_EXERCISE PROMPT_: With pictures left out, retype the lines from the start of the records through the one that contains "Instruction: Dump the".

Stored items
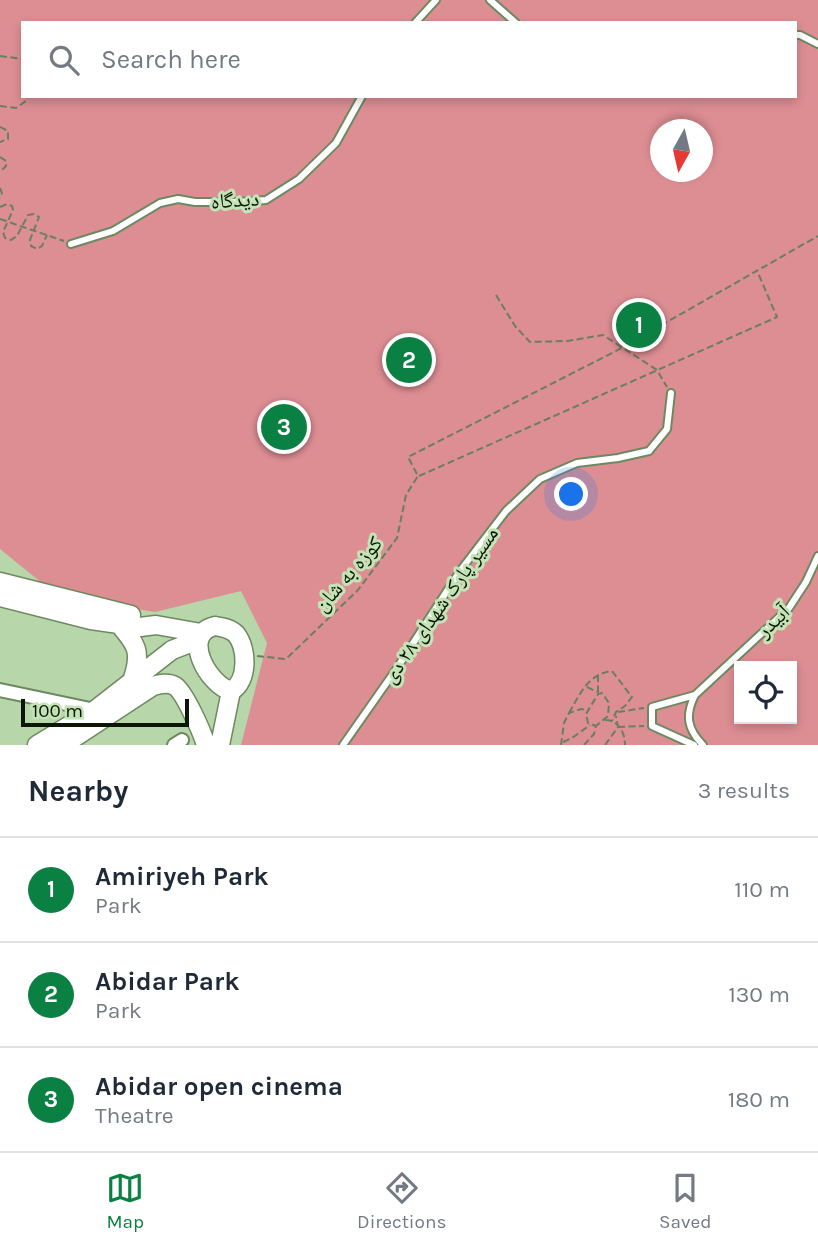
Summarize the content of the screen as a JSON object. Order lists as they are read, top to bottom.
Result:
{
  "streets": {
    "lane": ["دیدگاه", "مسیر پارک شهدای ۲۸ دی", "آبیدر"],
    "path": ["کوزه به شان"]
  },
  "scale_bar": "100 m",
  "north": "bottom",
  "page": {
    "search": "Search here",
    "pins": ["1", "2", "3"],
    "scale": "100 m",
    "heading": ["Nearby", "3 results"],
    "list": [
      {
        "mark": "1",
        "name": "Amiriyeh Park",
        "note": "Park",
        "value": "110 m"
      },
      {
        "mark": "2",
        "name": "Abidar Park",
        "note": "Park",
        "value": "130 m"
      },
      {
        "mark": "3",
        "name": "Abidar open cinema",
        "note": "Theatre",
        "value": "180 m"
      }
    ],
    "nav": ["Map", "Directions", "Saved"]
  }
}
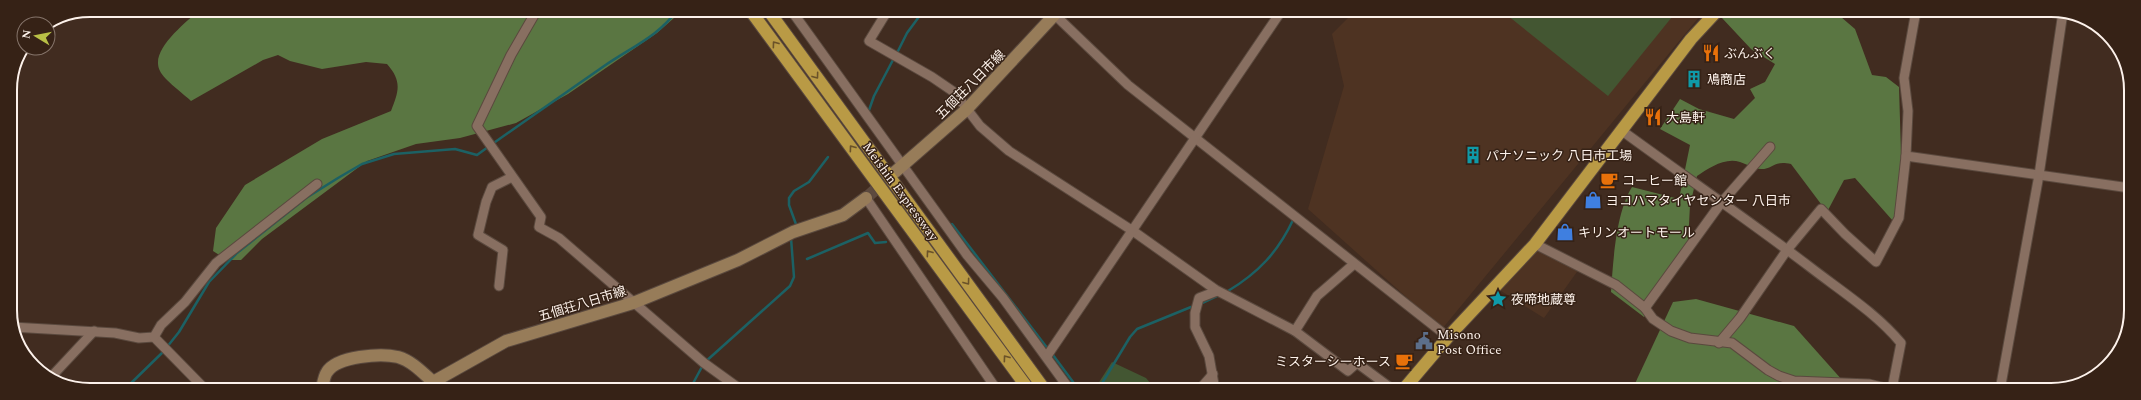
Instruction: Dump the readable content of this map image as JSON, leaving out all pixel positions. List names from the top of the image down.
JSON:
{
  "streets": {
    "highway": ["Meishin Expressway"],
    "main road": ["五個荘八日市線"]
  },
  "places": {
    "restaurant": ["ぶんぶく", "大島軒"],
    "building": ["鳰商店", "パナソニック 八日市工場"],
    "cafe": ["コーヒー館", "ミスターシーホース"],
    "shop": ["ヨコハマタイヤセンター 八日市", "キリンオートモール"],
    "place": ["夜啼地蔵尊"],
    "public building": ["Misono Post Office"]
  },
  "north": "left"
}
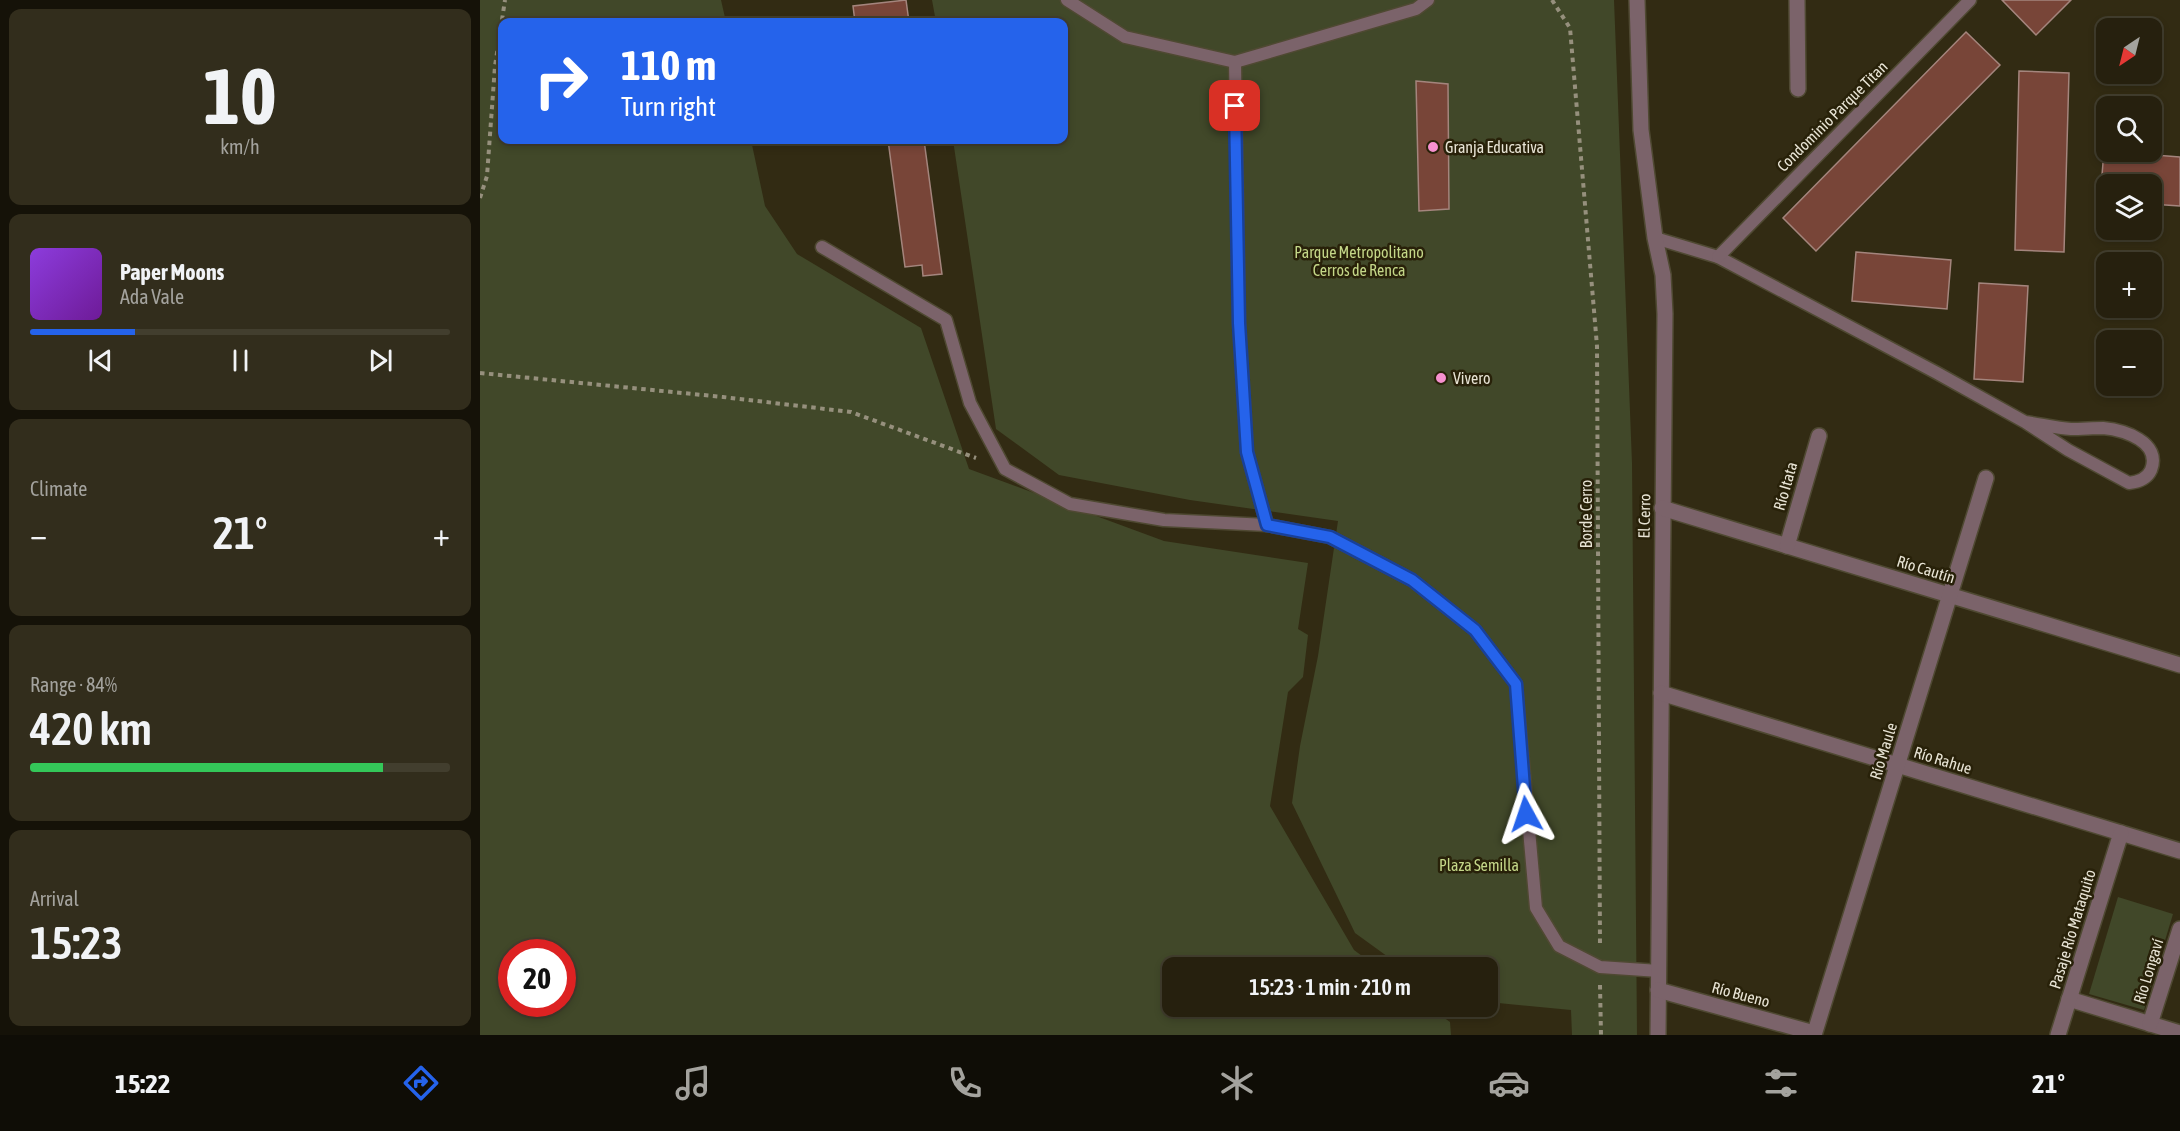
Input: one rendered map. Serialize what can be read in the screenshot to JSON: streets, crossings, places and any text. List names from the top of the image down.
{
  "streets": {
    "street": [
      "Río Itata",
      "El Cerro",
      "Río Cautín",
      "Río Maule",
      "Río Rahue",
      "Pasaje Río Mataquito",
      "Río Longaví",
      "Río Bueno"
    ],
    "lane": ["Condominio Parque Titan"],
    "path": ["Borde Cerro"]
  },
  "crossings": [
    ["Río Itata", "Río Cautín"],
    ["El Cerro", "Río Cautín"],
    ["El Cerro", "Río Rahue"],
    ["El Cerro", "Río Bueno"],
    ["Río Cautín", "Río Maule"],
    ["Río Maule", "Río Rahue"],
    ["Río Maule", "Río Bueno"],
    ["Río Rahue", "Pasaje Río Mataquito"]
  ],
  "parks": ["Parque Metropolitano Cerros de Renca", "Plaza Semilla"],
  "places": ["Granja Educativa", "Vivero"],
  "north": "bottom left",
  "page": {
    "tile": [
      ["10", "km/h"],
      "Climate",
      ["Range · 84%", "420 km"],
      ["Arrival", "15:23"]
    ],
    "map_buttons": ["+", "−"],
    "turn": ["110 m", "Turn right"],
    "song": ["Paper Moons", "Ada Vale"],
    "heat": ["−", "21°", "+"],
    "limit": "20",
    "trip": "15:23 · 1 min · 210 m",
    "tabs": ["15:22", "21°"]
  }
}
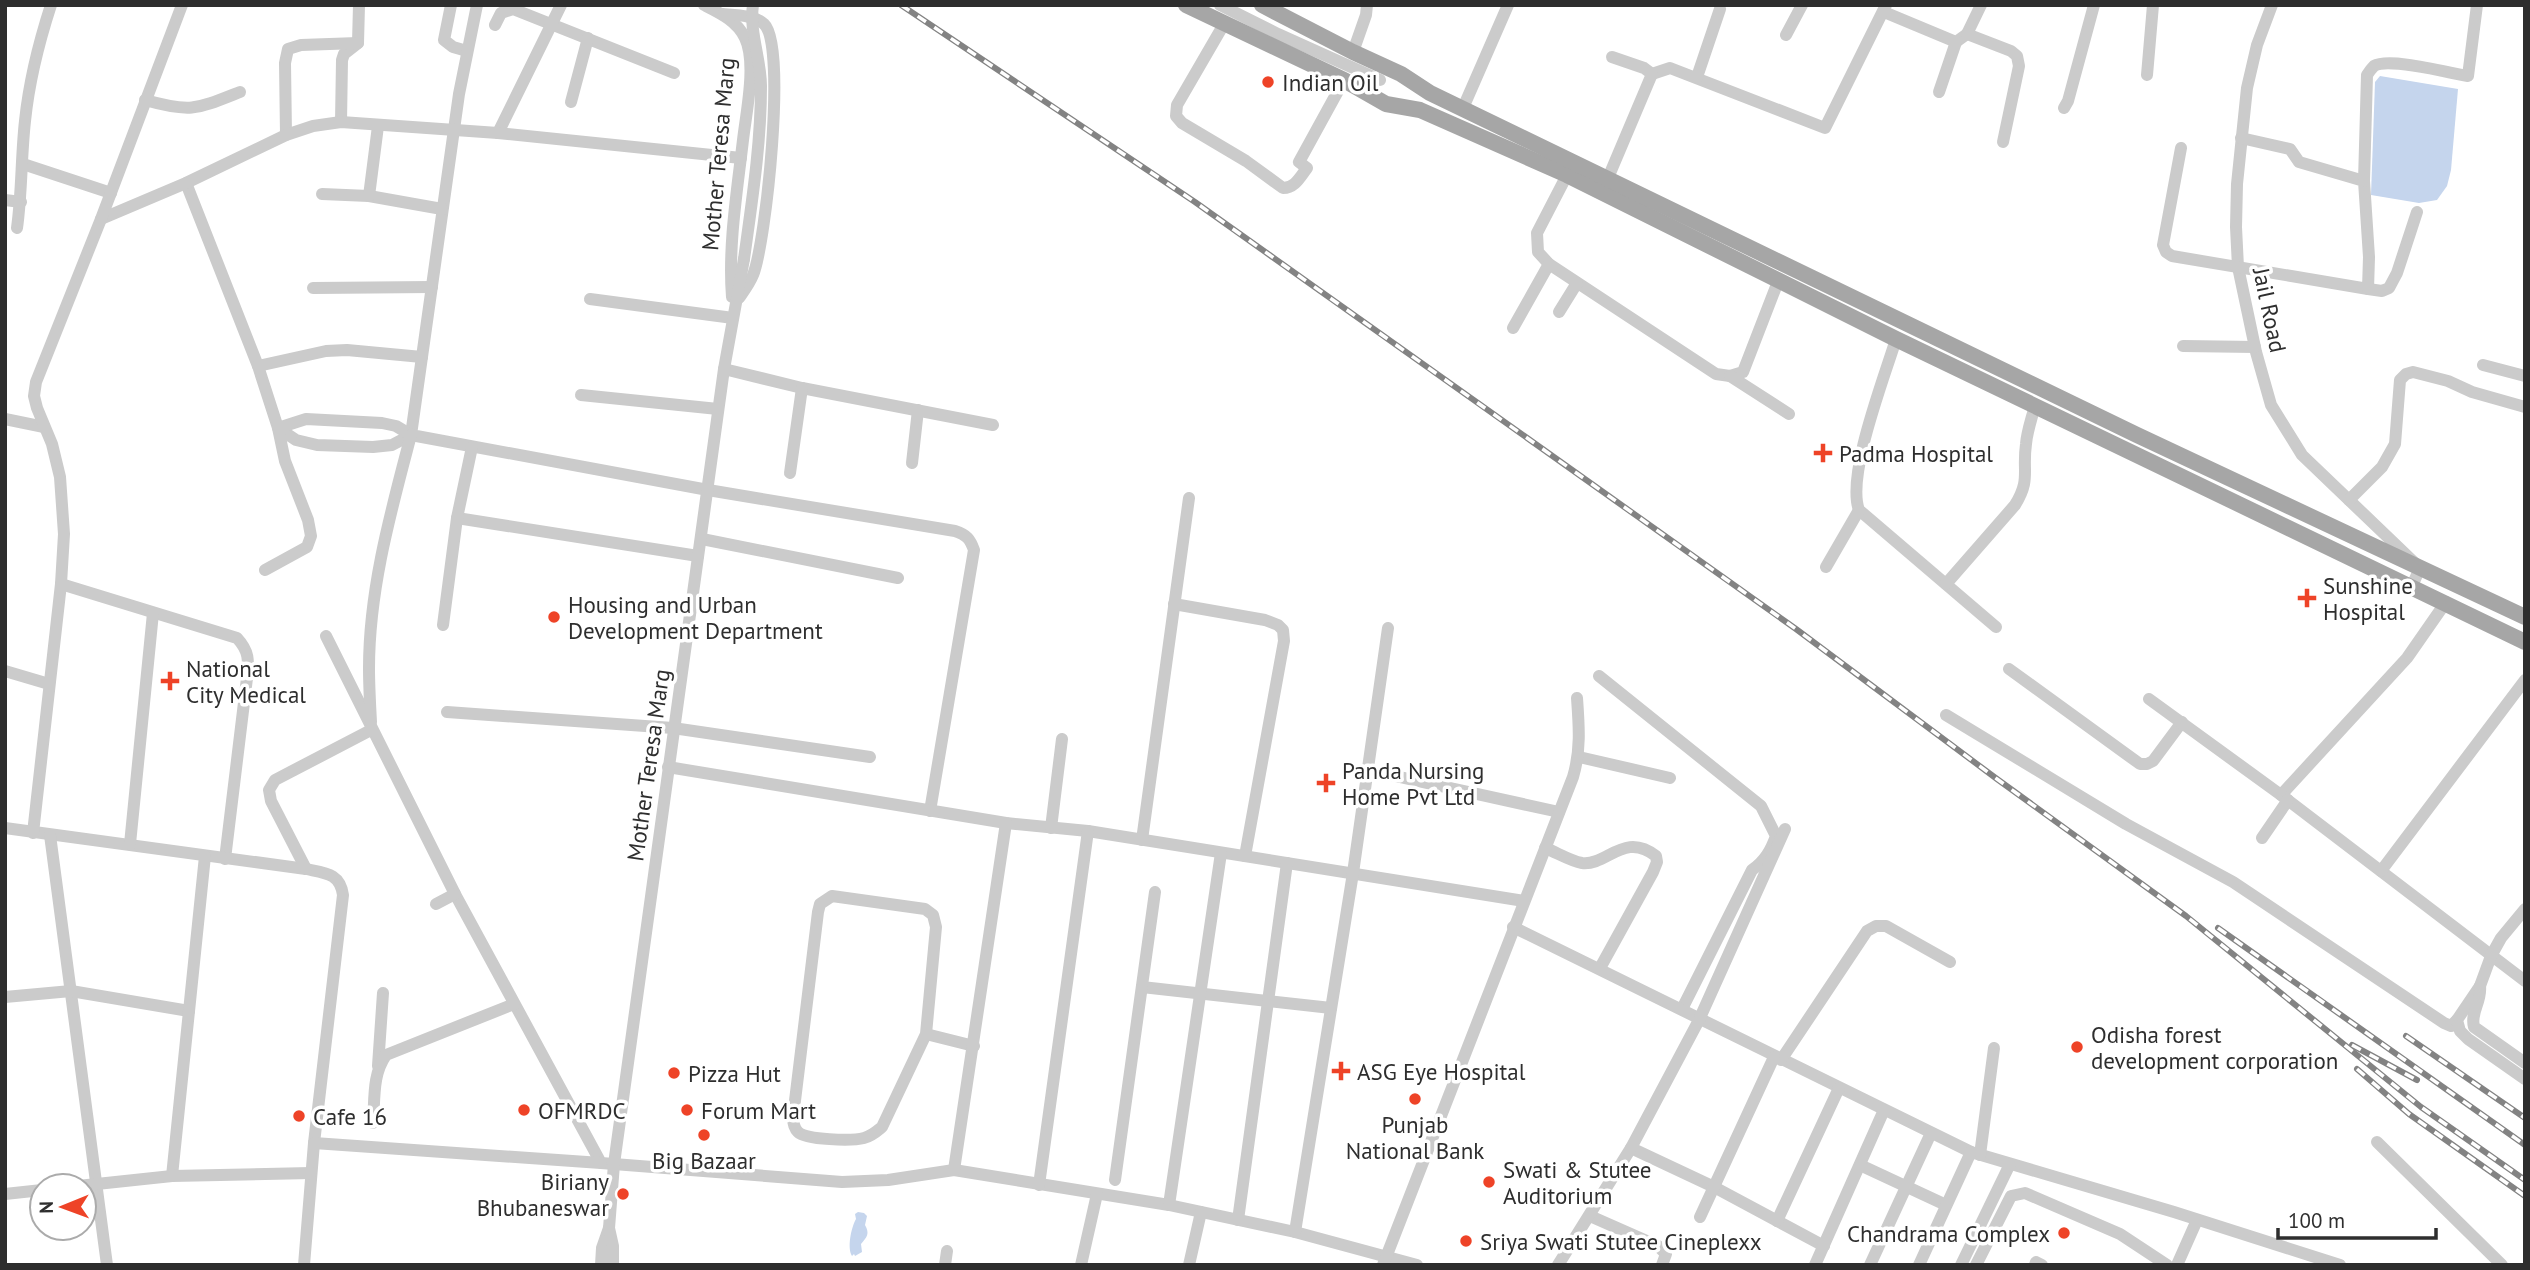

_WRITTEN ANSWER_:
Summarize the content of the screen as a JSON object. Order lists as they are read, top to bottom.
Result:
{
  "streets": {
    "lane": ["دیدگاه", "مسیر پارک شهدای ۲۸ دی", "آبیدر"],
    "path": ["کوزه به شان"]
  },
  "scale_bar": "100 m",
  "north": "bottom",
  "page": {
    "search": "Search here",
    "pins": ["1", "2", "3"],
    "scale": "100 m",
    "heading": ["Nearby", "3 results"],
    "list": [
      {
        "mark": "1",
        "name": "Amiriyeh Park",
        "note": "Park",
        "value": "110 m"
      },
      {
        "mark": "2",
        "name": "Abidar Park",
        "note": "Park",
        "value": "130 m"
      },
      {
        "mark": "3",
        "name": "Abidar open cinema",
        "note": "Theatre",
        "value": "180 m"
      }
    ],
    "nav": ["Map", "Directions", "Saved"]
  }
}
Instruction: Dump the readable content of this map image as JSON, leaving out all pixel positions. List names from the top of the image down.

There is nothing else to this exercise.